Mr Kirchner told the court he lay on the ground for two or three minutes before he was helped to his feet.
He remained in the cafe with the proprietors and another man who had locked himself in the toilet until police arrived.
No one moved towards Mr Moran's body, which lay in a pool of blood near the doorway.
The witness was giving evidence on the first day of a committal hearing for four people accused of Mr Moran's murder.
The co-accused include Mr Moran's sister-in-law, Judy Moran, 65, who appeared in court on Monday in a wheelchair after suffering a fractured hip.
Suzanne Kane, 46, Geoffrey Armour, 44, and Michael Farrugia are also charged with murder.

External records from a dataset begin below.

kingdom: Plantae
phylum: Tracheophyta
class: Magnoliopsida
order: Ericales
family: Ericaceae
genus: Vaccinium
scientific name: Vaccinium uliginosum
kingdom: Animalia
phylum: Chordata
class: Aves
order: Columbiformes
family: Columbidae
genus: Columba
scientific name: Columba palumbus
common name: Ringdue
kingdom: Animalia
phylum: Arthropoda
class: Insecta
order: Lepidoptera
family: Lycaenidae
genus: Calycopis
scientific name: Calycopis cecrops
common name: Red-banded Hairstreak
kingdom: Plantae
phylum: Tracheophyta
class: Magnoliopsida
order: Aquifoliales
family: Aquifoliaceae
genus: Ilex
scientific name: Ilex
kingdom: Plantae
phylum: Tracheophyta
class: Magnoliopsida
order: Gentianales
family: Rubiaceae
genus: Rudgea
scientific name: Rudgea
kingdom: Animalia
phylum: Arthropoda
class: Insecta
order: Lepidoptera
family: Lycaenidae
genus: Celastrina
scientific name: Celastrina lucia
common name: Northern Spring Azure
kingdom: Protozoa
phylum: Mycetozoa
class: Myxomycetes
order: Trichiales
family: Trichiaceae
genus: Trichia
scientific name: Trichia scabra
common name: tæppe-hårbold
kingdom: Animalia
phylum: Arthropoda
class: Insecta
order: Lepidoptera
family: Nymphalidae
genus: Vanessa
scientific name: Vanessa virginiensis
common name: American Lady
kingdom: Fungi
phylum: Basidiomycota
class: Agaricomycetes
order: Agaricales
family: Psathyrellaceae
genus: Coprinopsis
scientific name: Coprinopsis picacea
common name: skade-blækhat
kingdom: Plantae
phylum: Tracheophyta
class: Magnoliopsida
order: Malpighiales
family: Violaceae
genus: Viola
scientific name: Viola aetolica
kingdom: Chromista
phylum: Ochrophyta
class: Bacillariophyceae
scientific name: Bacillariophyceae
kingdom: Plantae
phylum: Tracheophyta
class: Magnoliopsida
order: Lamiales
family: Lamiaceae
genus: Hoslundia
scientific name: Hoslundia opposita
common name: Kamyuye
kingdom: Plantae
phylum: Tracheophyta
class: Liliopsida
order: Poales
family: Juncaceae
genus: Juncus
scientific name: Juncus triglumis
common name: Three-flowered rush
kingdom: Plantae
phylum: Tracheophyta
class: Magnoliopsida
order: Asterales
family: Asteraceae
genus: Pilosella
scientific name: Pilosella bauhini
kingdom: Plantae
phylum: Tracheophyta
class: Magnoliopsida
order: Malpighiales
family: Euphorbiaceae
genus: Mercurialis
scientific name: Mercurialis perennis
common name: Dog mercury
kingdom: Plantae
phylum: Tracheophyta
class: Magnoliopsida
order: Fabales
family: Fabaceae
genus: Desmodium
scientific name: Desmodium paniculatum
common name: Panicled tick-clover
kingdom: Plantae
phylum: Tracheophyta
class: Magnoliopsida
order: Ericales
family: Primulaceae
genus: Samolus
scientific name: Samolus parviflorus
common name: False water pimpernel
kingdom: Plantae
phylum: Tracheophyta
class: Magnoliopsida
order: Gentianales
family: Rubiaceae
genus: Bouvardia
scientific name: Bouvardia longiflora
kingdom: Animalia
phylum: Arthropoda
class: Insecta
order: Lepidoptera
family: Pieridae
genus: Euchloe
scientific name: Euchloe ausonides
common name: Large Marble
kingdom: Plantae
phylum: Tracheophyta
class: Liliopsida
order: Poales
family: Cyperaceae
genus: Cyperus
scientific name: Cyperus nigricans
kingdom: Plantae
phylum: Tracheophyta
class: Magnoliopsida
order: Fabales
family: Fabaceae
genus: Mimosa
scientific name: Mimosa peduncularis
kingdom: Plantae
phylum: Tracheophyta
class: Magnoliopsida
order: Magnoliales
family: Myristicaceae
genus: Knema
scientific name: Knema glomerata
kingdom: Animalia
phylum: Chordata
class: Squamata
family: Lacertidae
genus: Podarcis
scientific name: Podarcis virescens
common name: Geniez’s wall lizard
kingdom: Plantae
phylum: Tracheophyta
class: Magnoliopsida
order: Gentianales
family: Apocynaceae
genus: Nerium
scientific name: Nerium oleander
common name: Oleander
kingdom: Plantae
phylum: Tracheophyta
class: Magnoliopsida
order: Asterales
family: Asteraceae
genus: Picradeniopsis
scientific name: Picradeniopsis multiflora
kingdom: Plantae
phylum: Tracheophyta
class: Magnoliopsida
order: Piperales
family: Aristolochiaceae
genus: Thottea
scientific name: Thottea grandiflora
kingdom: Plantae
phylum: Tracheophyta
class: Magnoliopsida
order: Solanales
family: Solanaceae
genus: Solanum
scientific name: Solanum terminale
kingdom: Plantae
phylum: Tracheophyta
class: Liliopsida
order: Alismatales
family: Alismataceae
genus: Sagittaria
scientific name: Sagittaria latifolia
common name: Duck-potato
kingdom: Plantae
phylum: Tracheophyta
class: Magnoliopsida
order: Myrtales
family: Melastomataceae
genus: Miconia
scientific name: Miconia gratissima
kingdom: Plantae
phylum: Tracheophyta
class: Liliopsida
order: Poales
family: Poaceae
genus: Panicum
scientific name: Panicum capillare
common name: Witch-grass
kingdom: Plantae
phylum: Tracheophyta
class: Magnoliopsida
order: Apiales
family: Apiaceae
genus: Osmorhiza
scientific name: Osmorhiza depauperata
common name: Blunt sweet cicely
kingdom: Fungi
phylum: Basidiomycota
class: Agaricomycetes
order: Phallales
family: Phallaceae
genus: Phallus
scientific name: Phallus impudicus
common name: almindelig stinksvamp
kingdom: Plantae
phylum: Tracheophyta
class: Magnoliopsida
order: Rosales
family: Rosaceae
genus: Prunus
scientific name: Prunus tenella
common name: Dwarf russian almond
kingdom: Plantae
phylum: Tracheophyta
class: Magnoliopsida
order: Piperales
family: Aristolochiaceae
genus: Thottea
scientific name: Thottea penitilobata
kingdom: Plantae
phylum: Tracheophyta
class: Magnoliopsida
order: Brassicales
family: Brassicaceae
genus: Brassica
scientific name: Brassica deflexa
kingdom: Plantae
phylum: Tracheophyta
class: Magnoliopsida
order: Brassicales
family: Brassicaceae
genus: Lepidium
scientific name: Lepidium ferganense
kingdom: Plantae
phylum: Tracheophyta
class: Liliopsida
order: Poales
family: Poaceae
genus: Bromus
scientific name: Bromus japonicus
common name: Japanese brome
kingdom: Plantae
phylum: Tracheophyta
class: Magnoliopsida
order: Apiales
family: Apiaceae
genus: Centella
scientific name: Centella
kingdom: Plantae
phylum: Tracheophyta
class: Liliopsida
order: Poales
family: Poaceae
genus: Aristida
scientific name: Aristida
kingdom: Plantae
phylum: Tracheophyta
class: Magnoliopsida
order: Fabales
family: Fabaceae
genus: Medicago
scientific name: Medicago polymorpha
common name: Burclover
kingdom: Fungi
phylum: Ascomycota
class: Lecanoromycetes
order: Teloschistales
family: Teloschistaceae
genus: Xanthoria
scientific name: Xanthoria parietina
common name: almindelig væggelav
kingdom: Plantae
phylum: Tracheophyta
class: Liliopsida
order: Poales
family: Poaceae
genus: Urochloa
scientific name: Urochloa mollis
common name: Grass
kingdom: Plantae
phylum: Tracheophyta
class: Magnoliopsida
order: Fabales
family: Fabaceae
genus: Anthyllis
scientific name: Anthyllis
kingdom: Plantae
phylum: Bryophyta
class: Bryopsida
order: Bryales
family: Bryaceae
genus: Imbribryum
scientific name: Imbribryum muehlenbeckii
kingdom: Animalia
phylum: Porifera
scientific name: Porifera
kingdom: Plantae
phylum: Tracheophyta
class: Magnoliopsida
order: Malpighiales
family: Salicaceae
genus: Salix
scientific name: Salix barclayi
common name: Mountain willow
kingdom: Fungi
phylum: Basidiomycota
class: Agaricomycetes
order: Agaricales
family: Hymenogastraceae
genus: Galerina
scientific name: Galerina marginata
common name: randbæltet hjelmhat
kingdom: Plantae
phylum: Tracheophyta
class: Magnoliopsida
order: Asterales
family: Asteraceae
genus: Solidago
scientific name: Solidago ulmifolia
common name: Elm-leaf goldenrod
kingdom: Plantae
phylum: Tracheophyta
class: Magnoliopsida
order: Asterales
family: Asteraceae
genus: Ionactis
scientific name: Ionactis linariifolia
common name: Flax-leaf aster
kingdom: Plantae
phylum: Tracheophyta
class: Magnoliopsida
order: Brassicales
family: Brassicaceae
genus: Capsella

Two other witnesses, Gen Hope and Judy Marston, were walking nearby when they heard five loud bangs.
Two people were running down the street toward them and one yelled out `run', causing Ms Hope to break into a sprint.
Ms Marston called out to her to stop.
They then saw a car pull out of a nearby carpark.
Ms Hope initially told police she thought a man was driving the car, but the court heard she made a second statement after seeing a news report on television featuring Judy Moran.
She told the court it made her think "that's what I saw in the car".
Ms Marston said she had assumed the car's driver was male, but it did not look like either of the men she had seen running towards her earlier.
The committal hearing is expected to run for three weeks.